■ Job ■
In the tribute to Izzy Dix below, which country did Izzy and her mother move to before they decided to come home?

■ Excerpt ■
───

Don’t bully. Love instead. Love for Izzy Dix #OneYearOn

Izzy Dix. RIP

Izzy Dix. RIP

At 9.16am exactly one year ago, I received a phone call.

I was just about to leave the house, but when I heard the ringing I backtracked from the front door and picked it up.

It was my husband.

“Hi, it’s me”, he said.

It only took three words, but I could tell instantly that something was wrong.

“What is it? What’s wrong?”, I said.

“Dad’s just called with some terrible news… It’s Izzy… She’s dead…”

A cold shiver went down my spine and out into every pore of my skin. I gasped loudly with the shock of it all.

“What????!!!!”, I somehow stammered out. “How?”

My mind wandered through a bank of possibilities and fixed itself on ‘car accident’. It must be that. It must be a terrible accident.

“She’s taken her own life”, he said.

“What????!!!!”, I somehow stammered out again. “That’s not possible… How?”

“She hung herself last night with her school tie”.

“Oh my god. Oh my god. That’s just not possible. Oh my god.”

“Gabbi found her”, he continued. “But we don’t know anything more than that”.

“Oh my god. Oh my god.”

We finished the phone call and hung up and I started sobbing uncontrollably.

Izzy and her mum Gabbi were very close family friends of my in-laws. Gabbi went out with my brother-in-law for a while when they were teenagers and when they split up, Gabbi stayed in close contact with my parents-in-law. She was already a single mother when she had Izzy, and my mother-in-law took them both under her wing. They were regular visitors to their home and would both come and stay almost every school holidays. My mother-in-law thought of Izzy like another grandchild.

I first met Gabbi and Izzy shortly after Doug and I met – on one of the first visits I ever made to his parents’ house. They were thinking of moving to Australia and were asking me lots of questions about where I grew up. I bonded with both of them instantly. Izzy was about seven or eight at the time and I could see instantly that she was bright, inquisitive, caring, polite and chatty.

Then they went off to Australia and I heard stories over the next few years about how much they loved it there. But it was very expensive and it was difficult without any family support, so they decided to come home.

By now Izzy was a teenager. We had some lovely conversations whenever we met up. She would always ask lots of questions about my life and she was always smiling and seemed happy in her skin. We’d had two children in the time they were away and they both loved her – especially my son.

───

■ Information given ■

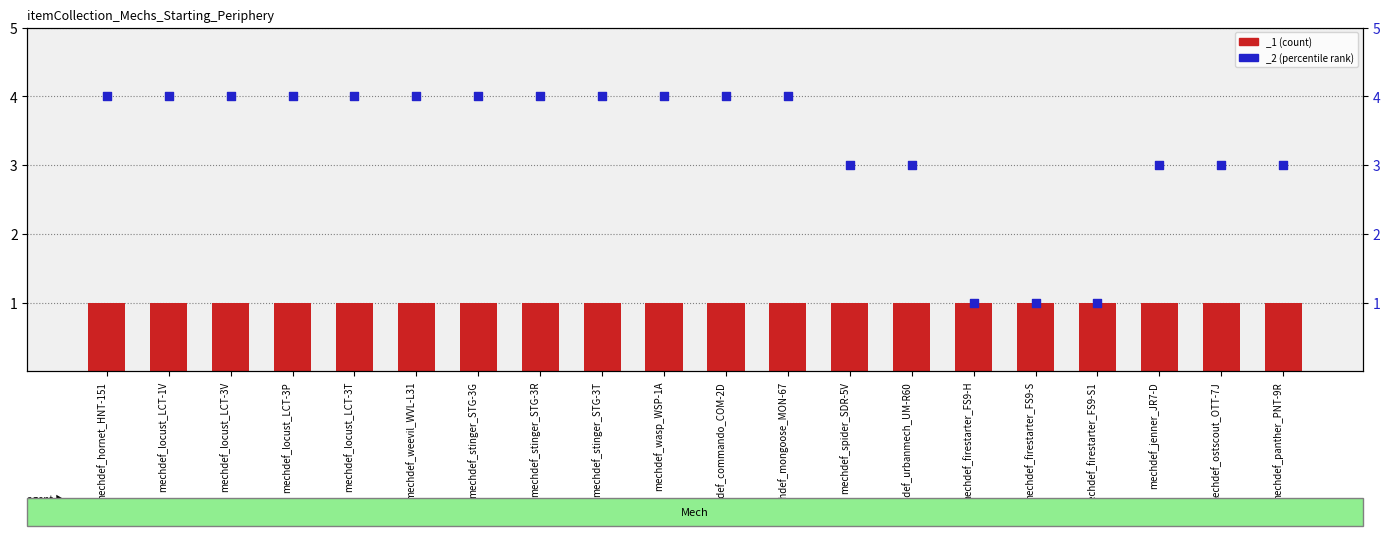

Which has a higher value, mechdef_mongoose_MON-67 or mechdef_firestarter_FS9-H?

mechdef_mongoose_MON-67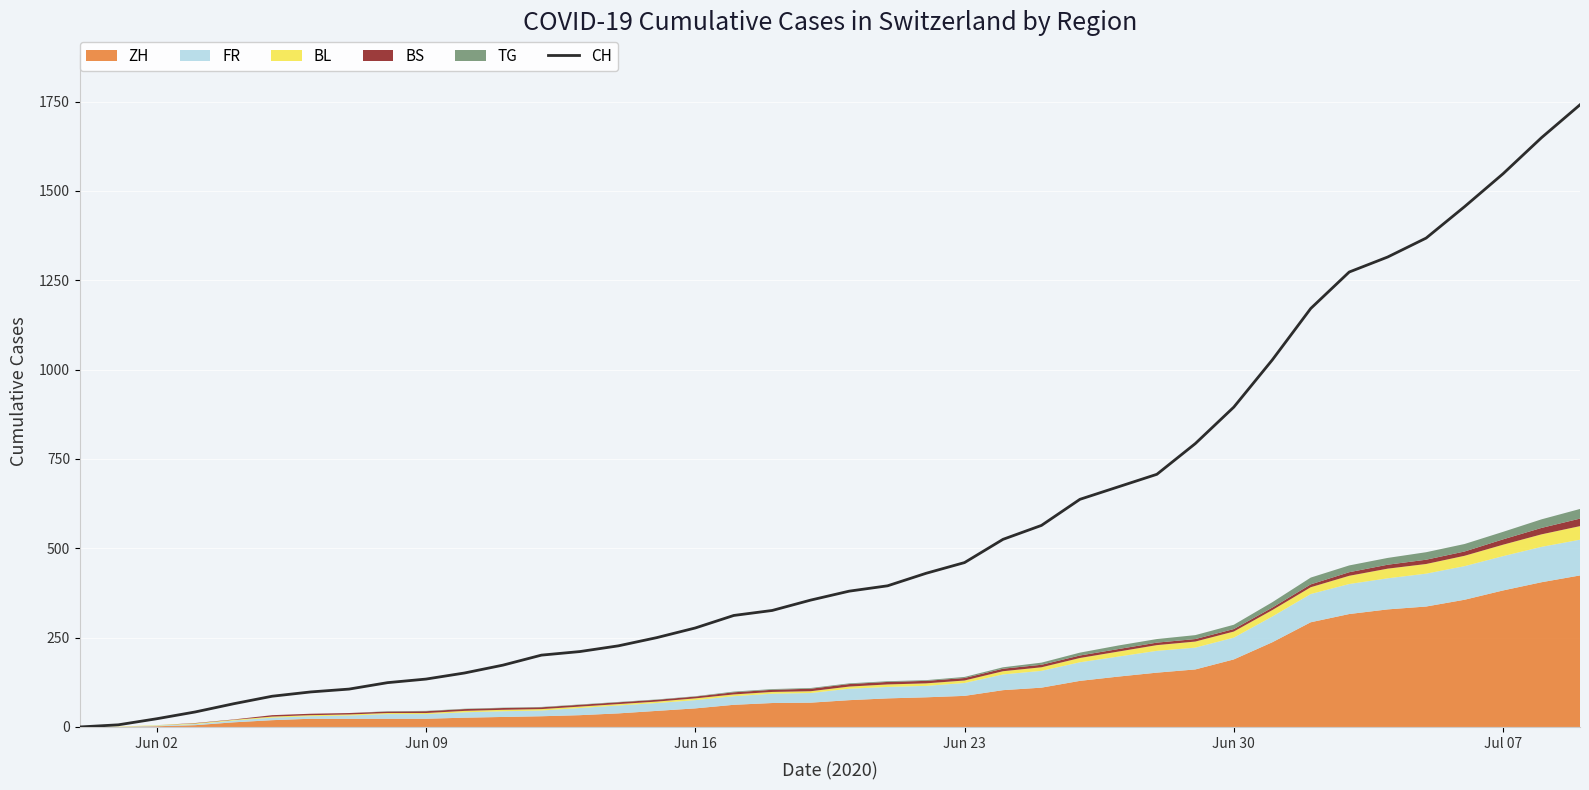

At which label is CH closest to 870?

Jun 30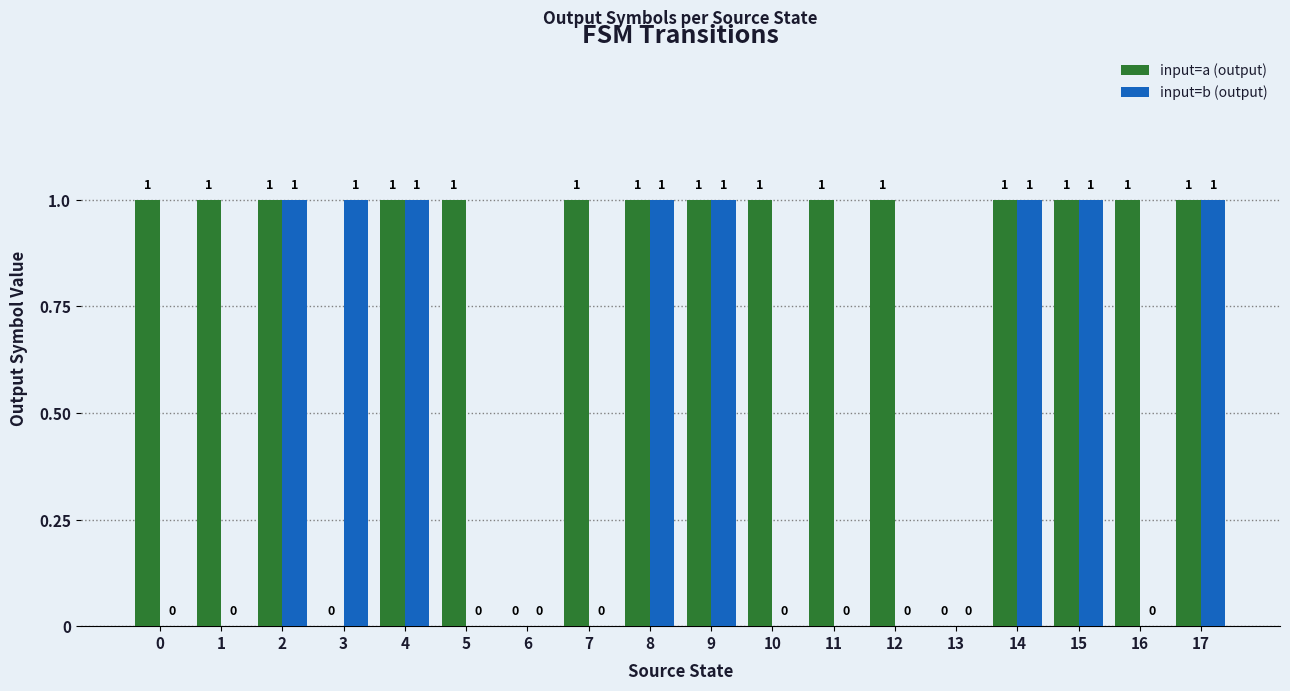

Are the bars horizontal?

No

───

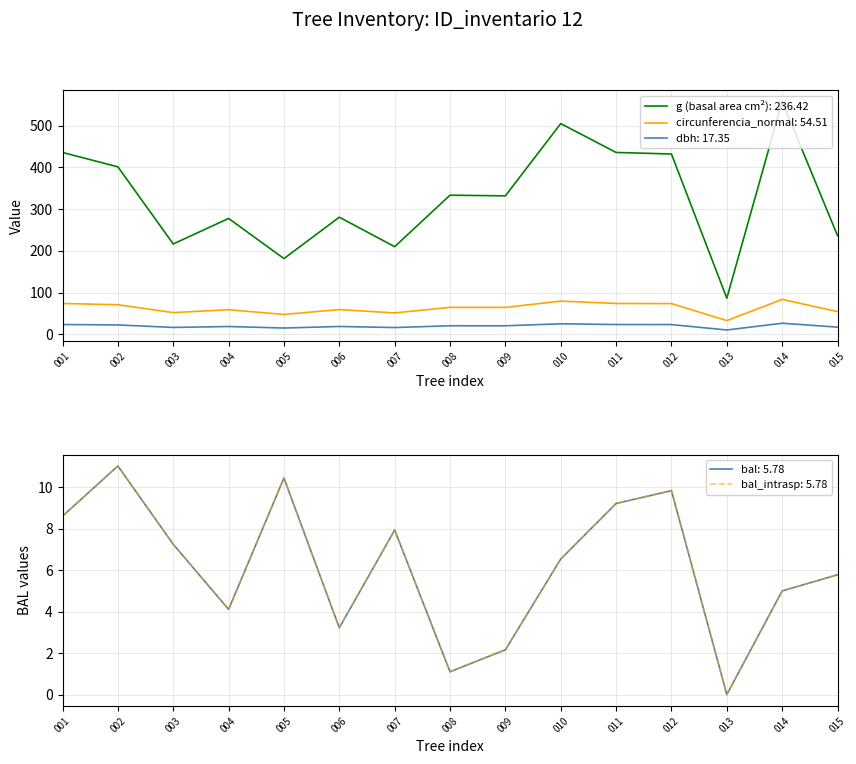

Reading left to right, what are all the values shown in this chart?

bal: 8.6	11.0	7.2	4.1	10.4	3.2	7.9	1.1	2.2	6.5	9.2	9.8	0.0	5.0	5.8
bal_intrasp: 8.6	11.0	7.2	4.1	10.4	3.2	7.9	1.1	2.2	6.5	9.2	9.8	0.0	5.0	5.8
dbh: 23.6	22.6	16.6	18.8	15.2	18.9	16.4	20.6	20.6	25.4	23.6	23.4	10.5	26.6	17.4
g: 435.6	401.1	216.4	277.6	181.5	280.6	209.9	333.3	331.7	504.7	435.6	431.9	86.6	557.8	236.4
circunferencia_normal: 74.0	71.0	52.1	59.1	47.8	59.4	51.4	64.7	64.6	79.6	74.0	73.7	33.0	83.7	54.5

───

■ Result of the task ■
Australia